__Items drawn from a data source__
• • •
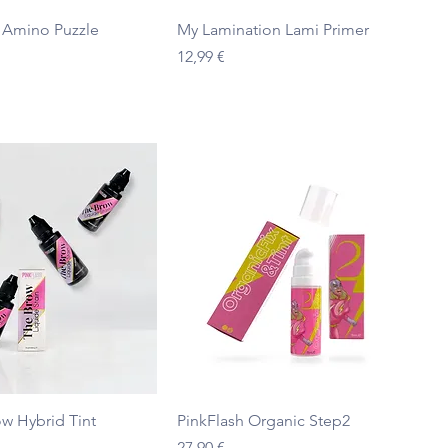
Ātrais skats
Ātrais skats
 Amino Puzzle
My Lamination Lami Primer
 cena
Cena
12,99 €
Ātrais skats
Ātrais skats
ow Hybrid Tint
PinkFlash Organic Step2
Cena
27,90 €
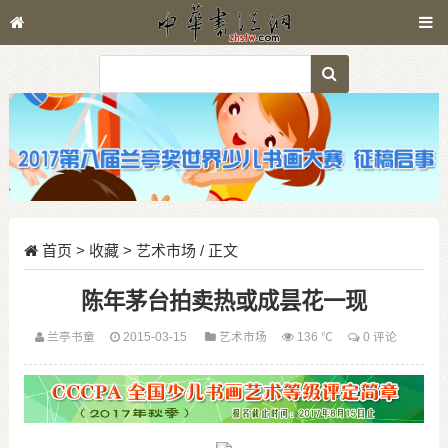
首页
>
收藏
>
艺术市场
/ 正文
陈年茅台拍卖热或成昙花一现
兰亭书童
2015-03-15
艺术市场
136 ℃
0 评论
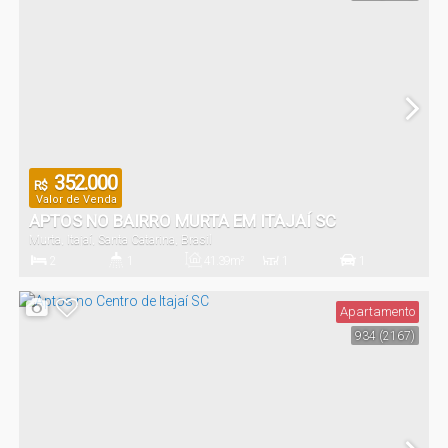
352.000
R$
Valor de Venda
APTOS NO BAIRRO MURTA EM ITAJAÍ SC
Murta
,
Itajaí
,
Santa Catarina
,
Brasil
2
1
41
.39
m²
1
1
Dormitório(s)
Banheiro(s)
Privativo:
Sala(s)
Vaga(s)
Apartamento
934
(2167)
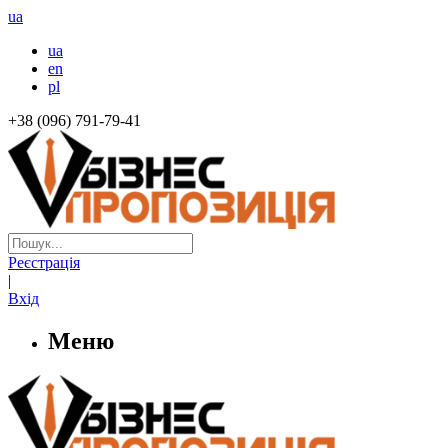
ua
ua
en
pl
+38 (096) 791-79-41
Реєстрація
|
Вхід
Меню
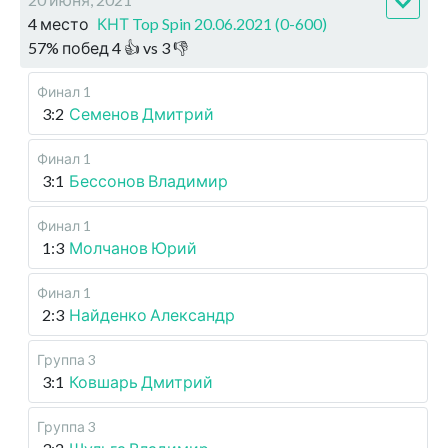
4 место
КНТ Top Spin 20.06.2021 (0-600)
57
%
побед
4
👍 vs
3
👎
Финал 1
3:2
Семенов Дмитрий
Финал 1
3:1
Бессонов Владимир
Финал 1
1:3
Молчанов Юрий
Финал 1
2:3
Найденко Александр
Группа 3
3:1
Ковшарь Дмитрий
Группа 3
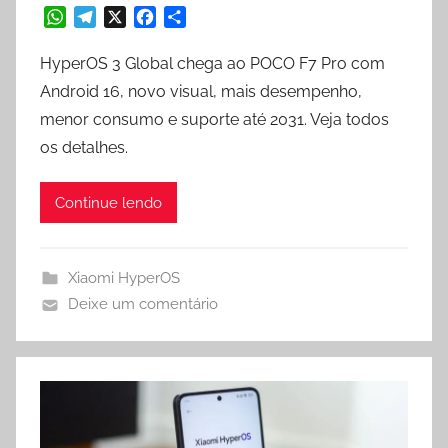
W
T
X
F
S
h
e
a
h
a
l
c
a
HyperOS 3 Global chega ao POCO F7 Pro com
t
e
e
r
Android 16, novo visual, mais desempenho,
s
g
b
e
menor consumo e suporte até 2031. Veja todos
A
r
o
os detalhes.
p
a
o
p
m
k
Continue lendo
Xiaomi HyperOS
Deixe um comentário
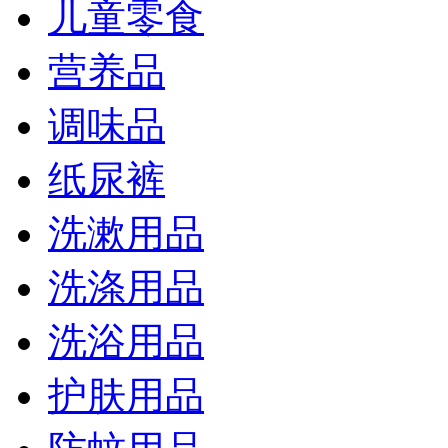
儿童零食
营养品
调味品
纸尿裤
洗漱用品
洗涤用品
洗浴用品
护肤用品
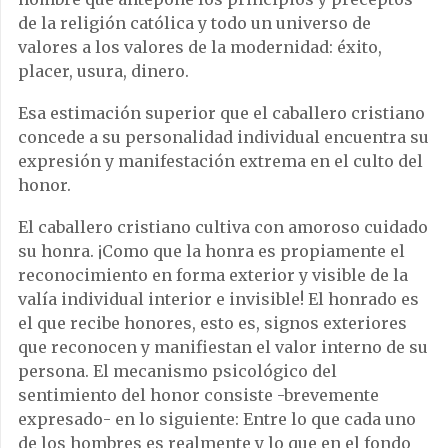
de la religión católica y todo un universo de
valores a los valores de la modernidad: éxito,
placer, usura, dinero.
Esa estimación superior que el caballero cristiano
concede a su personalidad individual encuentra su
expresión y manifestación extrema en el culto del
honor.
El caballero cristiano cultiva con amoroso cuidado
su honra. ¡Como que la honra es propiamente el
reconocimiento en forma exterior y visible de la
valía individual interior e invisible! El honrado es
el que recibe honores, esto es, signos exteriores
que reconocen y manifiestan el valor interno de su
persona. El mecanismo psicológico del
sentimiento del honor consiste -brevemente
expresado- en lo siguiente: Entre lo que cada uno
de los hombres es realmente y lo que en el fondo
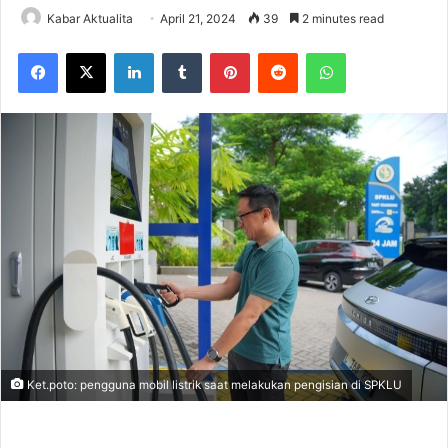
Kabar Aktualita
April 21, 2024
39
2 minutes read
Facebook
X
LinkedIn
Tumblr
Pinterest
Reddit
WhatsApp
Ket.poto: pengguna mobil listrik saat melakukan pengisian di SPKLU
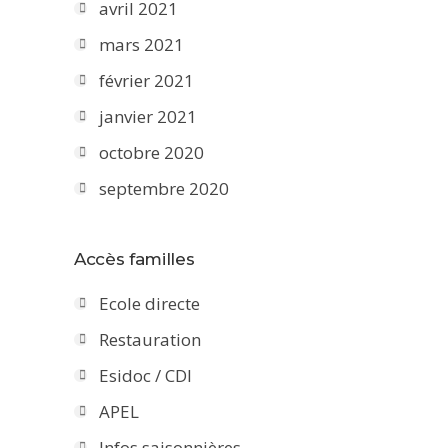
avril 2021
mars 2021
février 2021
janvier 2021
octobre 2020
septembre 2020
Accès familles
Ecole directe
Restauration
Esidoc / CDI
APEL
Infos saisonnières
• • •
__JOB ITEM__
Reproduce the listing from the line containing "Kabar Aktualita" through the last line of the listing, inclusive. Leave the pictures out of your copy.

__SOLVED PROBLEM__
Kabar Aktualita
April 21, 2024
39
2 minutes read
Facebook
X
LinkedIn
Tumblr
Pinterest
Reddit
WhatsApp
Ket.poto: pengguna mobil listrik saat melakukan pengisian di SPKLU
avril 2021
mars 2021
février 2021
janvier 2021
octobre 2020
septembre 2020
Accès familles
Ecole directe
Restauration
Esidoc / CDI
APEL
Infos saisonnières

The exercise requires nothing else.